Danielle McLaughlin revisits ‘Wide Sargasso Sea’ for The Paris Review Daily


In the summer of 1986, I finished secondary school, and that autumn I enrolled in a secretarial course in Cork City. It was a course of a kind that I suspect no longer exists, with bookkeeping exercises involving sheets of carbon paper, classes in shorthand, typing learned on manual typewriters. I have a hazy recollection of being instructed in how to walk properly, and of someone who ran a modeling agency coming to talk to us. The talk was of little interest to me, perhaps because my modeling prospects were precisely zero. My secretarial prospects, unfortunately, were not much better, something that didn’t go unnoticed by the tiny, fierce woman tasked with teaching us. Still, I remember fondly the sweeps and curves and wriggles of Gregg shorthand as we practiced giving shape to language. Words like get or racket with their piglet-style tails, or yell and yam and Yale with their resemblance to mutant tadpoles. We took words apart and mined them for sound, converted that sound into something close to art.
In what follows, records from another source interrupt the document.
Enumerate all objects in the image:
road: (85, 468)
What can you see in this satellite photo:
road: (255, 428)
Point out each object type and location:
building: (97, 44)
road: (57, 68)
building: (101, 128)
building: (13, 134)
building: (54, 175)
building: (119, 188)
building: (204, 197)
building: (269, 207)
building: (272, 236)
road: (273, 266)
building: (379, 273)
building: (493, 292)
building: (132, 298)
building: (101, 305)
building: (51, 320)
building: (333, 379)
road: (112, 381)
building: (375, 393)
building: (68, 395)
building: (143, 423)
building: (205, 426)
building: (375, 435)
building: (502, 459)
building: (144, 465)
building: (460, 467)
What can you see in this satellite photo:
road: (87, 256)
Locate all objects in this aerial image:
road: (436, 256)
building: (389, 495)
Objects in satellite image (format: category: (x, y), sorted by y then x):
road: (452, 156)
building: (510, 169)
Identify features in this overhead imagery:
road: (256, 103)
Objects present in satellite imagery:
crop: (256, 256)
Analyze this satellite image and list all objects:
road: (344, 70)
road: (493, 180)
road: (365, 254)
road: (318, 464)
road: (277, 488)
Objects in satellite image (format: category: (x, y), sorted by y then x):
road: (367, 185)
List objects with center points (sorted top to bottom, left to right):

By night, I attended classes at University College Cork where, as part of an English-literature module, I first read Jean Rhys’s beautiful and subversive Wide Sargasso Sea. Here were words engaged in a different sort of taking apart. “Rhys took one of the works of genius of the 19th century and turned it inside-out to create one of the works of genius of the 20th century,” Michele Roberts has said of Wide Sargasso Sea. The novel didn’t just take inspiration from Charlotte Brontë’s Jane Eyre, it illuminated and confronted it, challenged the narrative. The shorthand I practiced by day was a sort of code, comprehensible only to those initiated in its strange and lovely marks. Speed was imperative, measured in words per minute, and the movement from sound to symbol was not to be slowed by any pondering of meaning. In the world for which we were being trained, our usefulness lay not in any thoughts we might construct ourselves, but in the speed and accuracy with which we recorded the thoughts of others. And here was Rhys, in exquisite, deadly prose, constructing for Antoinette—or Mrs. Rochester—not just thoughts, but a novel in which to voice them.